# Given passage:
□ □ □

Showing posts with label Giovanni Giolitti. Show all posts
Showing posts with label Giovanni Giolitti. Show all posts

27 October 2023

Giovanni Giolitti – Prime Minister

Long-lasting Liberal politician made important social reforms

Giovanni Giolitti was one of Europe's main liberal reformers
Giovanni Giolitti was one of
Europe's main liberal reformers
Giovanni Giolitti, who served as Prime Minister of Italy five times, was born on this day in 1842 in Mondovì in Piedmont.

A Liberal, he was the leading statesman in Italy between 1900 and 1914 and was responsible for the introduction of universal male suffrage in the country.

He was considered one of the main liberal reformers of late 19th and early 20th century Europe, along with George Clemenceau, who was twice prime minister of France, and David Lloyd George, who led the British government from 1916 to 1922.

Giolitti is the longest serving democratically-elected prime minister in Italian history and the second longest serving premier after Benito Mussolini. He is considered one of the most important politicians in Italian history.

As a master of the political art of trasformismo, by making a flexible, centrist coalition that isolated the extremes of Left and Right in Italian politics after unification, he developed the national economy, which he saw as essential for producing wealth.

The period between 1901 and 1914, when he was Prime Minister and Minister of the Interior with only brief interruptions, is often referred to as the Giolitti era.

He made progressive social reforms that improved the living standards of ordinary Italians and he nationalised the telephone and railway operators.

Giolitti’s father, Giovenale Giolitti, had worked in the avvocatura dei poveri, assisting poor people in both civil and criminal cases. He died in 1843, the year after his son, Giovanni, was born. The family moved to live in his mother’s family home in Turin, where she taught him to read and write.

□ □ □

# Extracted material:

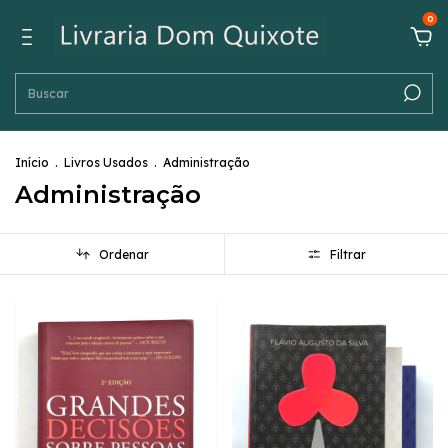
0
Início
.
Livros Usados
.
Administração
Administração
Ordenar
Filtrar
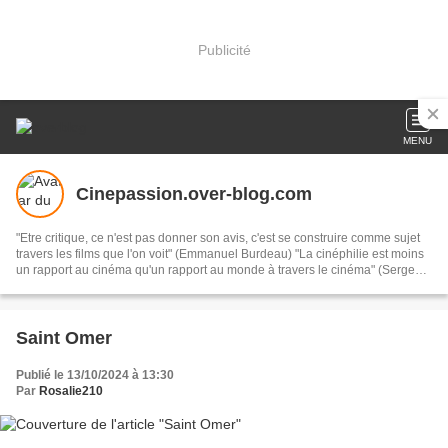
Publicité
MENU
Cinepassion.over-blog.com
"Etre critique, ce n'est pas donner son avis, c'est se construire comme sujet
travers les films que l'on voit" (Emmanuel Burdeau) "La cinéphilie est moins
un rapport au cinéma qu'un rapport au monde à travers le cinéma" (Serge
Daney)
Saint Omer
Publié le 13/10/2024 à 13:30
Par
Rosalie210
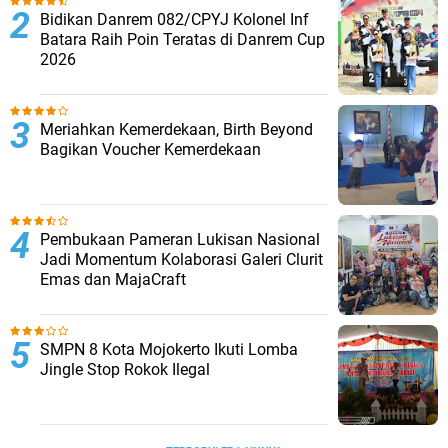
Bidikan Danrem 082/CPYJ Kolonel Inf
Batara Raih Poin Teratas di Danrem Cup
2026
Meriahkan Kemerdekaan, Birth Beyond
Bagikan Voucher Kemerdekaan
Pembukaan Pameran Lukisan Nasional
Jadi Momentum Kolaborasi Galeri Clurit
Emas dan MajaCraft
SMPN 8 Kota Mojokerto Ikuti Lomba
Jingle Stop Rokok Ilegal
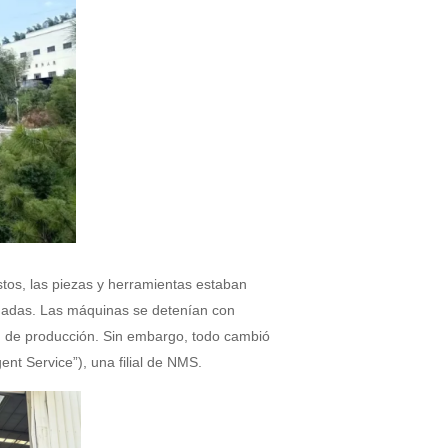
stos, las piezas y herramientas estaban
añadas. Las máquinas se detenían con
ad de producción. Sin embargo, todo cambió
gent Service”), una filial de NMS.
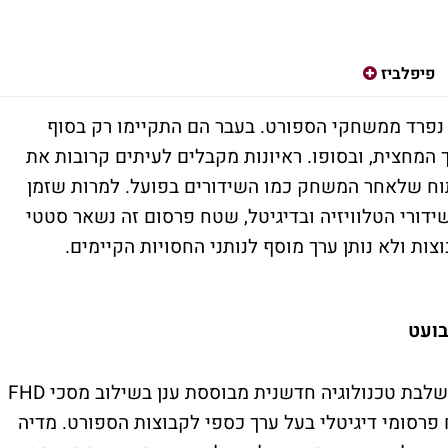
פיפלביז
 נפרד ממשחקי הספורט. בעבר הם התקיימו רק בסוף
המחצית, ובסופו. ראיונות מקבלים לעיתים קרובות את
תוח שלאחר המשחק כמו השידורים בפועל. למרות שזמן
דורי הטלוויזיה ובדיגיטל, שטח פרסום זה נשאר סטטי
ות ולא נותן ערך מוסף לנותני החסויות הקיימים
.
בועט
לבת טכנולוגיה חדשנית מבוססת ענן בשילוב מסכי
FHD
 פרסומי דיגיטלי בעל ערך כספי לקבוצות הספורט. מדיה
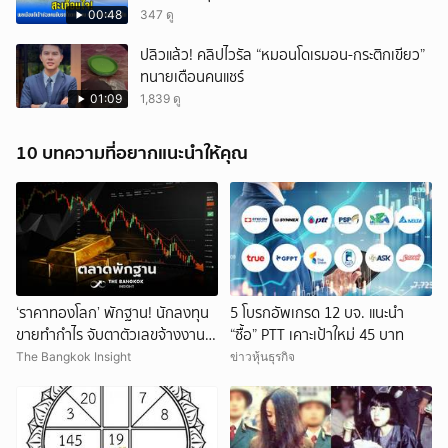
00:48
347 ดู
ปลิวแล้ว! คลิปไวรัล “หมอนโดเรมอน-กระติกเขียว”
ทนายเตือนคนแชร์
01:09
1,839 ดู
10 บทความที่อยากแนะนำให้คุณ
‘ราคาทองโลก’ พักฐาน! นักลงทุน
5 โบรกอัพเกรด 12 บจ. แนะนำ
ขายทำกำไร จับตาตัวเลขจ้างงาน
“ซื้อ” PTT เคาะเป้าใหม่ 45 บาท
สหรัฐ
The Bangkok Insight
ข่าวหุ้นธุรกิจ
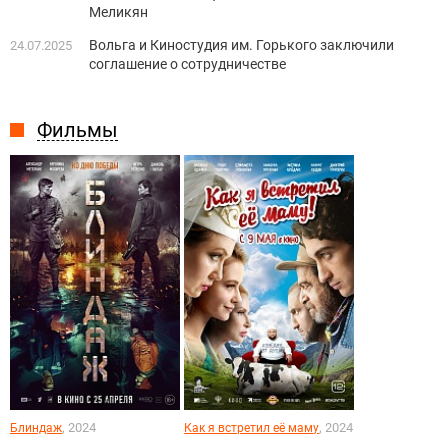
Меликян
Вольга и Киностудия им. Горького заключили
24.07.2025
соглашение о сотрудничестве
Фильмы
, 2024
, 2024
Блиндаж
Как я встретил её маму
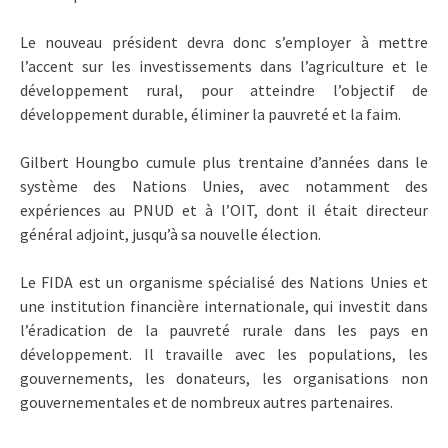
Le nouveau président devra donc s’employer à mettre
l’accent sur les investissements dans l’agriculture et le
développement rural, pour atteindre l’objectif de
développement durable, éliminer la pauvreté et la faim.
Gilbert Houngbo cumule plus trentaine d’années dans le
système des Nations Unies, avec notamment des
expériences au PNUD et à l’OIT, dont il était directeur
général adjoint, jusqu’à sa nouvelle élection.
Le FIDA est un organisme spécialisé des Nations Unies et
une institution financière internationale, qui investit dans
l’éradication de la pauvreté rurale dans les pays en
développement. Il travaille avec les populations, les
gouvernements, les donateurs, les organisations non
gouvernementales et de nombreux autres partenaires.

□ □ □

# Your tasks:
1. From the post on Giovanni Giolitti, reproduce word for word the stretch from "Giolitti is the" through "and railway operators.".
2. Using the post on Giovanni Giolitti, decide whether each statement agrees with it. Answer yes or no and quote the deciding words. (a) Giolitti was born in Turin. (b) Giolitti nationalized the telephone and railway operators. (c) Giolitti's father lived until his son was ten years old.

# Responses to the exercise:
1.
Giolitti is the longest serving democratically-elected prime minister in Italian history and the second longest serving premier after Benito Mussolini. He is considered one of the most important politicians in Italian history.

As a master of the political art of trasformismo, by making a flexible, centrist coalition that isolated the extremes of Left and Right in Italian politics after unification, he developed the national economy, which he saw as essential for producing wealth.

The period between 1901 and 1914, when he was Prime Minister and Minister of the Interior with only brief interruptions, is often referred to as the Giolitti era.

He made progressive social reforms that improved the living standards of ordinary Italians and he nationalised the telephone and railway operators.

2.
(a) No: "was born on this day in 1842 in Mondovì in Piedmont."
(b) Yes: "he nationalised the telephone and railway operators."
(c) No: "He died in 1843, the year after his son, Giovanni, was born."